6/10
By Georges Feydeau, adapted by Nicki Frei
Directed by Peter Hall
Company: English Touring Theatre
Venue: Yvonne Arnaud Theatre
Date: Friday 6th March 2009
This was a good adaptation of a Feydeau farce, with perfectly good staging and performances. It took the audience a while to warm up to the production and I felt there was a lot of humour going unrewarded in the early stages, but after the interval the laughs came more readily and it ended up as a good evening’s entertainment.
We’d seen this play before and recognised it within a few minutes of the start. Angèle’s second husband is finding it very difficult to put up with his wife’s obsessive suspicion that he’s having an affair. Her first husband cheated on her left, right and centre, but she was very naïve and trusting, so it came as a terrible blow when she discovered his infidelity. Now she’s gone the other way, convinced that every man cheats on his wife, and armed with her first husband’s journal of excuses, she’s determined to catch husband number 2 in flagrante, even if it means embarrassing him by interrupting an official meeting (he’s a politician).
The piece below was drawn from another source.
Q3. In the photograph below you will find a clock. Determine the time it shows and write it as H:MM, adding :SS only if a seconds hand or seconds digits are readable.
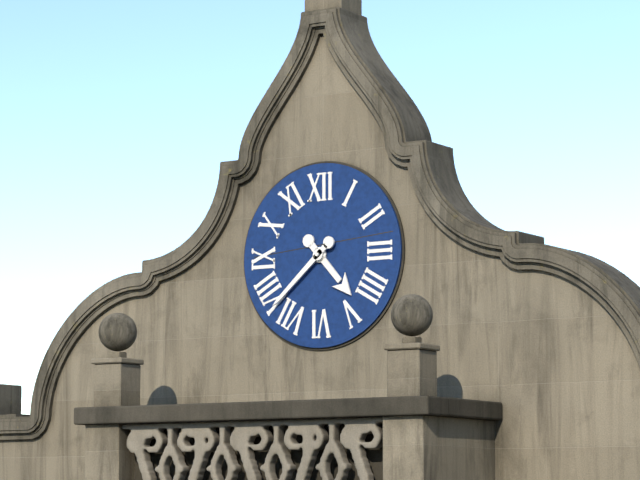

Despite her watchfulness, her husband is still managing to see his mistress whenever her husband goes away on business. He does this by hypnotising his wife, leaving her asleep in the sitting-room with the lights turned down and the doors locked. He gets an opportunity to do this during the play (lucky for us, eh?) but what he doesn’t know is that the coachman and the maid have taken to using the sitting-room for their trysts when everyone is out, as signalled by the room being dark. There’s an extra complication (they can never keep it simple, these farceurs) with the arrival of an old friend of Angèle’s first husband, who had himself fallen in love with Angèle (unreciprocated) and to spare his friend had left for the Far East. Now he’s back, and the news of his friend’s death fills him with hope that Angèle will finally be his. When he finds out he’s too late, he’s distraught, but he hangs around long enough to discover the new husband’s trick and to try and make use of it himself. With the husband arriving home early, being chased by his mistress’s husband, the scene is set for a lot of fun as each character struggles to come out on top, or at least not get killed.
The performances were all good. Tony Gardner as the first husband’s friend turned out to have a talent for physical comedy, getting himself into all sorts of funny poses as well as delivering his lines really well. His realisation that Angèle, believing her experiences to be a dream, was about to reveal to her husband his own impassioned declarations of love, was wonderfully expressed through his body language and judicious use of “ooh la la”.
The set was as it needed to be for this piece, with double doors to a balcony centre back, double doors to the room back left, two chaises right and left of the middle, assorted furniture appropriate to the setting, and doors either side at the front. Very much as we remembered from the past.